## EXERCISE DIRECTIONS:
Whenever the word "wrist" turns up in a line below, that line should be copied.

Segment Start: PROVIDED DATA

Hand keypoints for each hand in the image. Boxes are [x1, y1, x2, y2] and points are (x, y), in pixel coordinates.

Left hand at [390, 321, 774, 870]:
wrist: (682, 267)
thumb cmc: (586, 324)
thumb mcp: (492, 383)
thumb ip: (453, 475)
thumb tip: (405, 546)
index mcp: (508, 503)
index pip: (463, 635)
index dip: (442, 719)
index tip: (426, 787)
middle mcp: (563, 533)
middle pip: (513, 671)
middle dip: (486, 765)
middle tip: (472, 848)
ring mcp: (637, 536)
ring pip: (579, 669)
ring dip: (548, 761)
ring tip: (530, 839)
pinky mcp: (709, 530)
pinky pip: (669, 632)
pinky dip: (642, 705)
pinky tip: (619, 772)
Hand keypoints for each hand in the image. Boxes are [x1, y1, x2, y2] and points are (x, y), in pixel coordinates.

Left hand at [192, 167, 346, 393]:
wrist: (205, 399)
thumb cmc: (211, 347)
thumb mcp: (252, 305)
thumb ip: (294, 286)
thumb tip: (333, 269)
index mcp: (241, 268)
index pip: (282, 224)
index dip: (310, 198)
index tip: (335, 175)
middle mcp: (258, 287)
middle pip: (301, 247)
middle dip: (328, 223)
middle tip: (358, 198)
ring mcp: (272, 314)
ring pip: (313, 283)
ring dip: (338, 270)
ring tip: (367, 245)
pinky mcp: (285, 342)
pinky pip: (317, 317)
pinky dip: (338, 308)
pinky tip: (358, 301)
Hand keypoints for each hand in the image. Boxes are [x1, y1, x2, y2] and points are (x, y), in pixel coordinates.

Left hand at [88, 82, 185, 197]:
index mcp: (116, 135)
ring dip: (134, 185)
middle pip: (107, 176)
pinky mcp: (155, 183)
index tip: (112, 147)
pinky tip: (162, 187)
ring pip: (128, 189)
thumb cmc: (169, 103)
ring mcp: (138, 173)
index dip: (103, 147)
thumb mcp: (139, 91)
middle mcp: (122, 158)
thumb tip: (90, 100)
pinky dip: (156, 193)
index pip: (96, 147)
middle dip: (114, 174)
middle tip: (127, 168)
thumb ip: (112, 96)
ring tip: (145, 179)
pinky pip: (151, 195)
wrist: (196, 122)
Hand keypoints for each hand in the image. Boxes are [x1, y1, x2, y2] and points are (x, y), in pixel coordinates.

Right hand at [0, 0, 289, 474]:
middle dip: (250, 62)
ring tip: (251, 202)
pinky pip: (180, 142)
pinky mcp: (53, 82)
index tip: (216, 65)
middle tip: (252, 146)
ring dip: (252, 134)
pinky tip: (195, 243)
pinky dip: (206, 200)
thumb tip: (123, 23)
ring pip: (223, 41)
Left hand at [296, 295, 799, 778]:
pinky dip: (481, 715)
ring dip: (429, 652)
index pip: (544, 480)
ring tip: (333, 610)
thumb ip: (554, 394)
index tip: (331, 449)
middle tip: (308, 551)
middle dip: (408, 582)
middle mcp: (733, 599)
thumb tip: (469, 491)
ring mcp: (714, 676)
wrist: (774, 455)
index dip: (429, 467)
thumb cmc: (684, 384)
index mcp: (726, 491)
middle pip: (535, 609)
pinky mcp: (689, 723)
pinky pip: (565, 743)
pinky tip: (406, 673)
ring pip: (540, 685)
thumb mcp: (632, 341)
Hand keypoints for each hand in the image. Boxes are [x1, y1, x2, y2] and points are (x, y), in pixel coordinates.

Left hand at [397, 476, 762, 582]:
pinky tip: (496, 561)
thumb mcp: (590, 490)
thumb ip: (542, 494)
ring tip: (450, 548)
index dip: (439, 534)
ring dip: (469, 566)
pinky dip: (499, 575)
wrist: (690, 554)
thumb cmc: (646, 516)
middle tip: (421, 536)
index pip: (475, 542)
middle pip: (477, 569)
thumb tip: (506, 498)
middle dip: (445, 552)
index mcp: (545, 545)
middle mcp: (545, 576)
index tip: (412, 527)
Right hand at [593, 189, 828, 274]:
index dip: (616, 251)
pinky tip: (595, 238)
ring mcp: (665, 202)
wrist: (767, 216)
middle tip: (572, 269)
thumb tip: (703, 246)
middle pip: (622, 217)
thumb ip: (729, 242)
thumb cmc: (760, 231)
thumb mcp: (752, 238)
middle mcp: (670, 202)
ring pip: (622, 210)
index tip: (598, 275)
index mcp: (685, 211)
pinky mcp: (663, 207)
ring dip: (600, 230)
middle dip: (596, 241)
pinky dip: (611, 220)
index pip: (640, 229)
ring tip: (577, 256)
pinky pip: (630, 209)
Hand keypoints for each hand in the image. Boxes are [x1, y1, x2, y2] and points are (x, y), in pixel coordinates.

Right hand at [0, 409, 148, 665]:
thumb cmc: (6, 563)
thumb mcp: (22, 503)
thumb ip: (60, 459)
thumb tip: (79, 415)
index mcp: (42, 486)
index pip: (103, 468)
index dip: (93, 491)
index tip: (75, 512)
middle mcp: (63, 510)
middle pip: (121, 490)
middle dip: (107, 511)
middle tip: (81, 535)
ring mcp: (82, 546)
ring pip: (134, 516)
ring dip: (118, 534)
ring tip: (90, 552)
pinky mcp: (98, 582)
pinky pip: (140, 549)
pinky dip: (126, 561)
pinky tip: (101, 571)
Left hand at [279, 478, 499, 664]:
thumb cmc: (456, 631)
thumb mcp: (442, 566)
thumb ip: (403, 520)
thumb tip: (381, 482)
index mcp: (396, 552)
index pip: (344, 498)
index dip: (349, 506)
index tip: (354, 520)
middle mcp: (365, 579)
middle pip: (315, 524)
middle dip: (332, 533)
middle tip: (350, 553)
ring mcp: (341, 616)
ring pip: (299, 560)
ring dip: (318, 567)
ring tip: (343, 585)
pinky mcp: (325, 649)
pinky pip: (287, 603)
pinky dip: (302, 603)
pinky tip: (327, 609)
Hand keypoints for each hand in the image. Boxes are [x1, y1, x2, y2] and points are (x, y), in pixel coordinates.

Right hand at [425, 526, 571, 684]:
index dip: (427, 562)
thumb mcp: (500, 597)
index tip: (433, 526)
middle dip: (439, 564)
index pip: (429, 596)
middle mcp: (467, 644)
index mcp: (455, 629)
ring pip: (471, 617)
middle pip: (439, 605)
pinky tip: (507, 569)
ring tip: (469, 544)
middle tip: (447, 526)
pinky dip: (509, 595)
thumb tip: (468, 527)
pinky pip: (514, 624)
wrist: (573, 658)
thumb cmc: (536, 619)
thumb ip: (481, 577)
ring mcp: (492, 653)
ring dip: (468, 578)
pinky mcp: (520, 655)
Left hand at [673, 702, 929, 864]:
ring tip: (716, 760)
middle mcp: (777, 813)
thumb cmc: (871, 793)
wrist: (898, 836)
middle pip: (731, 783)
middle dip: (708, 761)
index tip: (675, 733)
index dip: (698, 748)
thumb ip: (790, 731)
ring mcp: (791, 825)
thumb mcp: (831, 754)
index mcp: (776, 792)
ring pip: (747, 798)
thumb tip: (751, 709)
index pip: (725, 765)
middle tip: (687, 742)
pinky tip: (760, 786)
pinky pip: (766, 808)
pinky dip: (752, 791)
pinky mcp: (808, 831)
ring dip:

Segment End: PROVIDED DATA

## PROBLEM SOLUTION:
wrist: (682, 267)
wrist: (205, 399)
wrist: (196, 122)
wrist: (774, 455)
wrist: (690, 554)
wrist: (767, 216)
wrist: (573, 658)
wrist: (898, 836)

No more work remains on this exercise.